Big Data continues to buzz and feed the wildest expectations in organizations. Without objectification, some of these expectations will remain at the stage of fantasy and therefore inevitably frustrate and disappoint. However, the concrete achievements of Big Data we work are passing from fantasy to reality.
To extend your pleasure, this article is offered in two parts. This first post shows the first 3 temptations of Big Data.
Temptation # 1: Leverage gargantuan volumes of data
It is almost a tautology, big data allows to exploit huge volumes. This is also one of the components of its most commonly accepted definition, based on the 3V Volume, Variety, Velocity. The volumes managed in Big Data bases are theoretically infinite (through extreme scalability enabled by these architectures). However, most real projects range from a few hundred GB and tens of terabytes of stored data.
We also regularly ask the question whether it is appropriate to carry out a project for Big Data volumes lower than TB. The answer is clearly yes! The volume of data is not the first criterion which justifies the use of Big Data … There are 6 other temptations you must yield.
Moreover, even if the current volume of data you want to use is not yet very important, nothing says it will not be in the future. Indeed, once the first initiatives implemented, it will be tempting to exploit new information that can be large. In addition, with the spread of sensors and other connected objects, there likely that your organization has to deal also with higher volumes of data very quickly to TB.

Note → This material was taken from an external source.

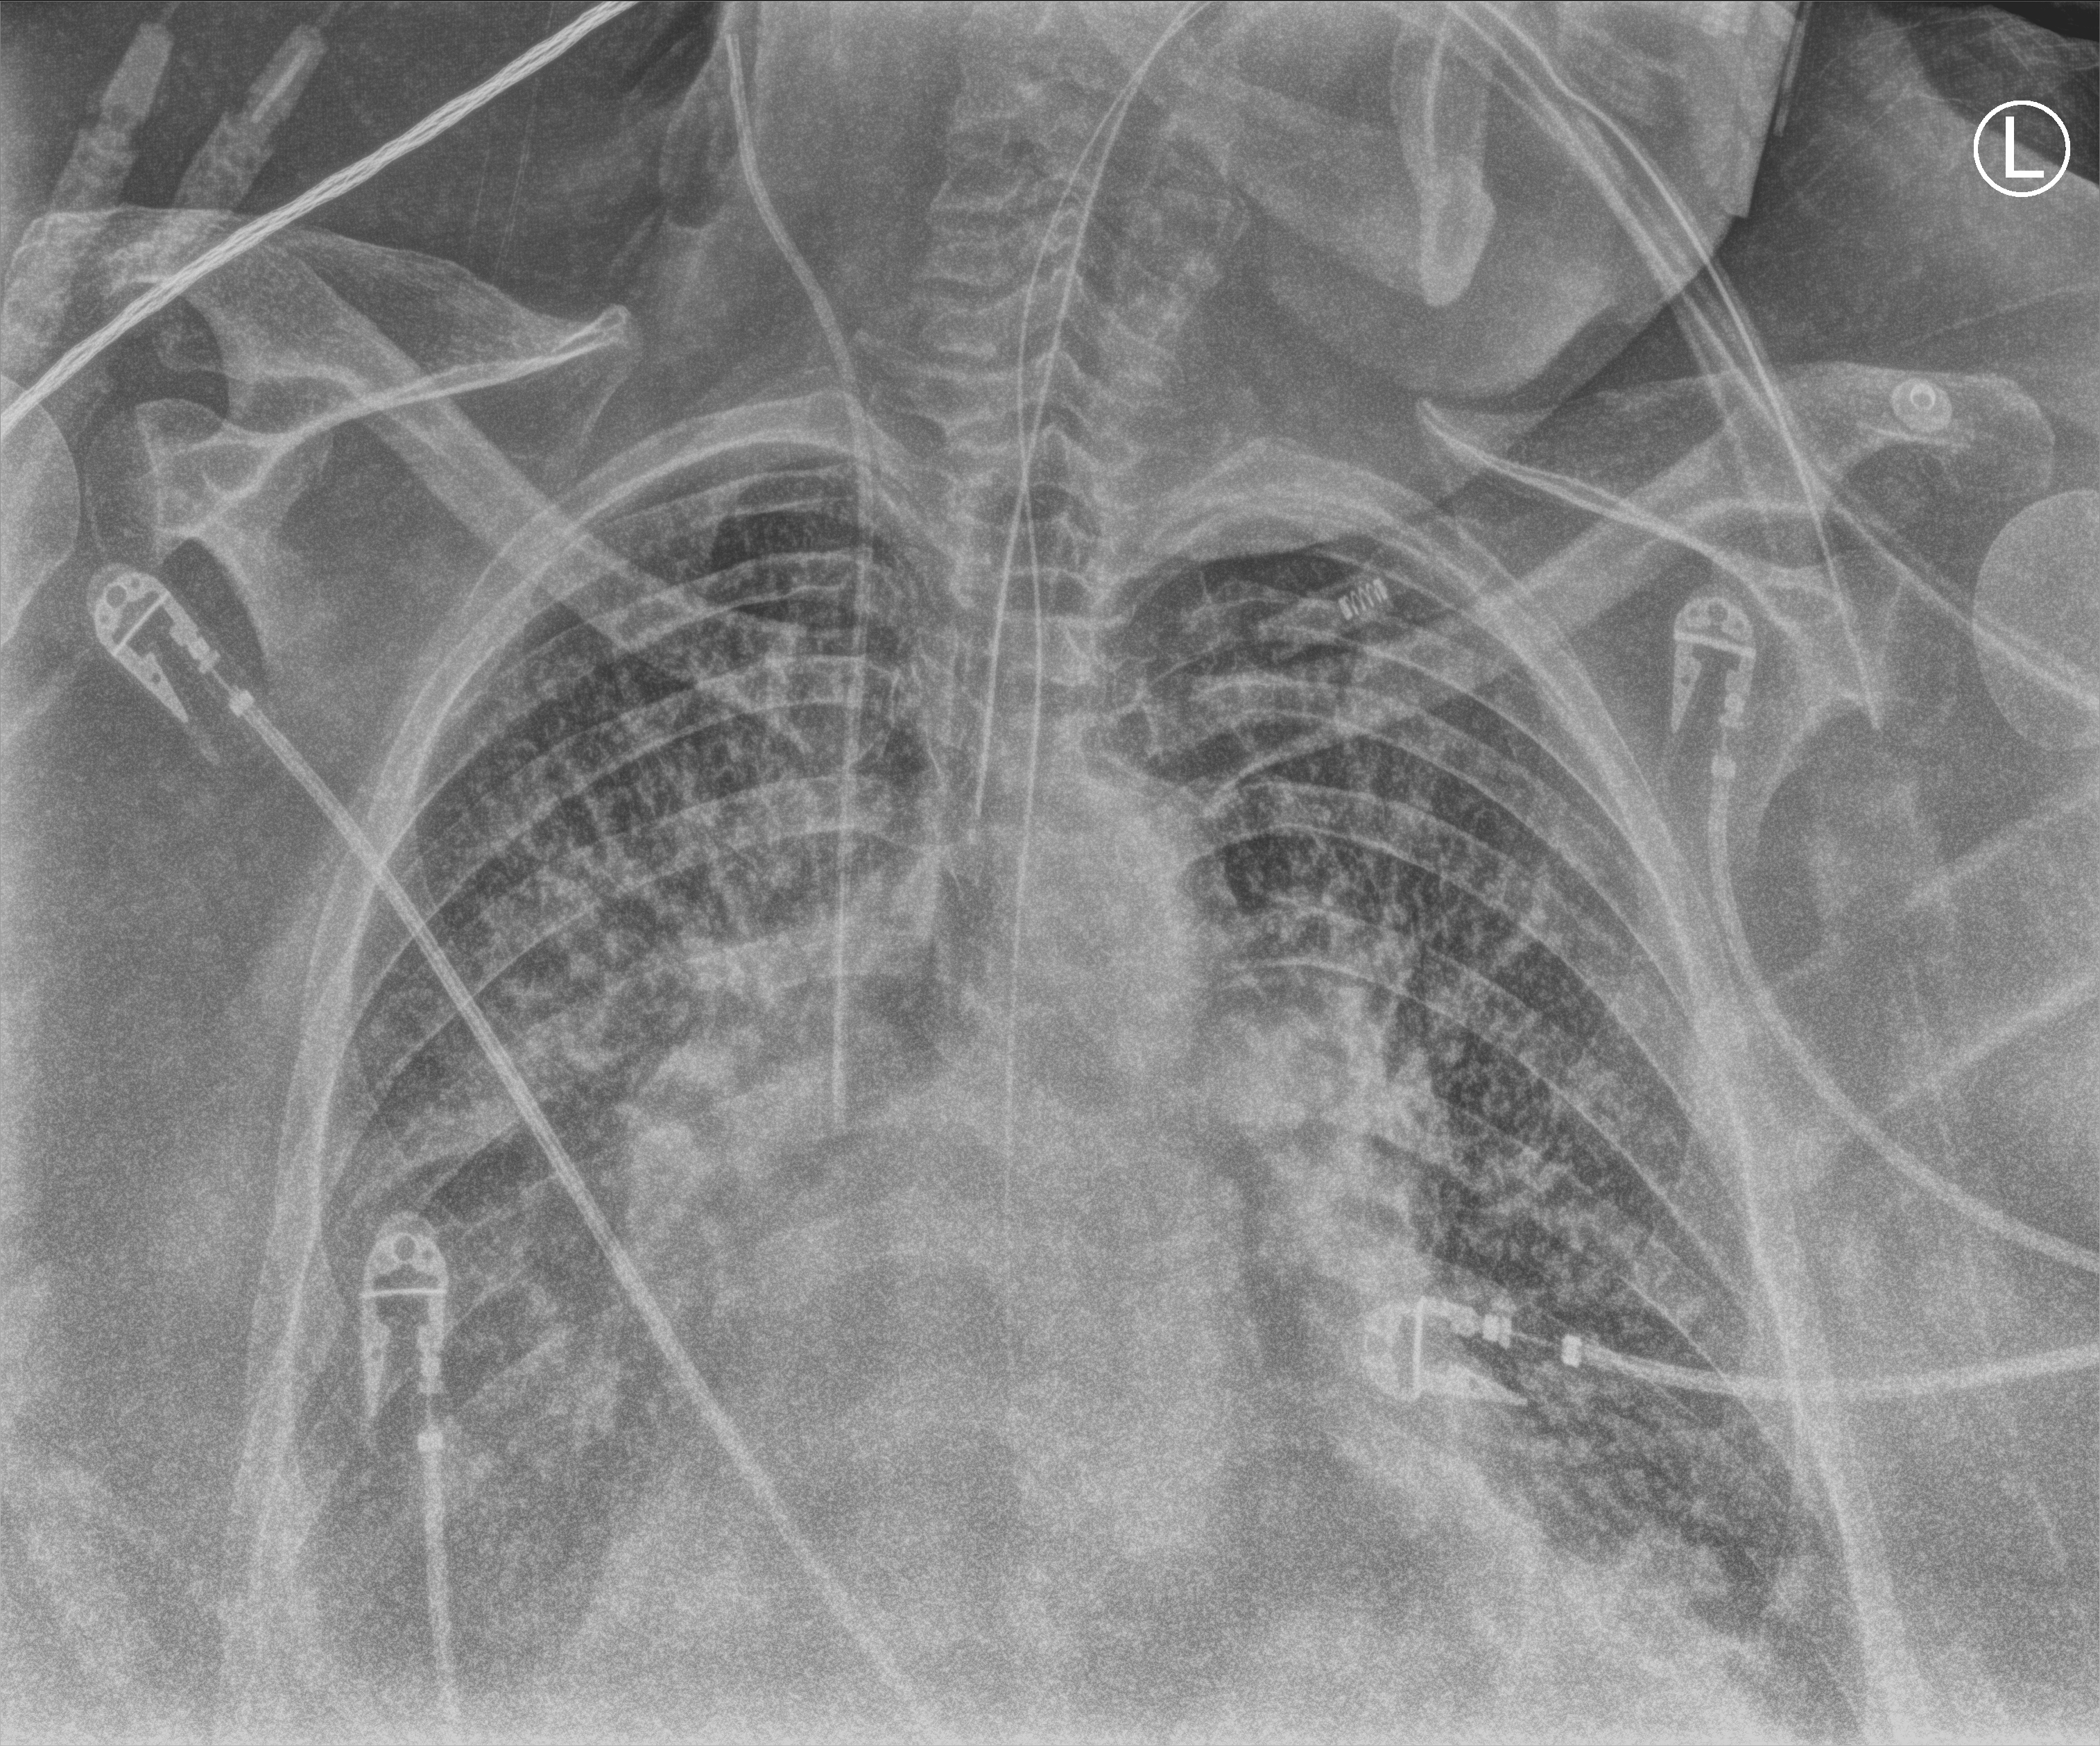
Bedside chest radiograph (computed radiography), anteroposterior (AP) projection. Patient hospitalised with COVID-19; female, aged 60–74 years.
From the hospital-stay record, not from the radiograph (when in the stay this image was taken is not recorded): admitted to intensive care during this hospital stay: yes.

Temptation 2: Make use of new sources of information
Gartner measured only 30% of corporate data that is used. 70% of information “in the shadow” can thus miss out on active opportunities. This data includes in contracts, reports, exchanges between customers and service … but especially Excel tables scattered on the company workstations.
In addition, it is the exploitation of external data that is source of value:
- Open-data or resold by other companies data (INSEE, weather, telecom operators …) to contextualize and enrich the understanding of the environment
- Sensor Data or objects connected to acquire everyday information at the place of use of the topic (machine factory, a log IF, use of a product by a customer…)
All these data, yet few (or no in most cases) exploited open new fields of investigation and certainly the key to new business opportunities.
Temptation 3: Play with unstructured data
Until then, only the data called “structured” were operated by organizations. Structured means that it must be able to organize information by storing them in boxes at predetermined format (imposed by the SQL database models) and that the data is manipulated directly (ie in 90 % of digital information). And this has gradually led our organizations to put blinders on and ignore the wealth of knowledge that can reveal other types of data.
With Big Data, everything is given (you will notice the voluntary dual meaning of this assertion)! Thus, one can use the information we do not know a priori how they are organized or whose shape is changing. One can also use images, sound and video. For example, analysis of the SNCF rail pictures (simply taken by trains in circulation) to identify where preventive maintenance is to be performed.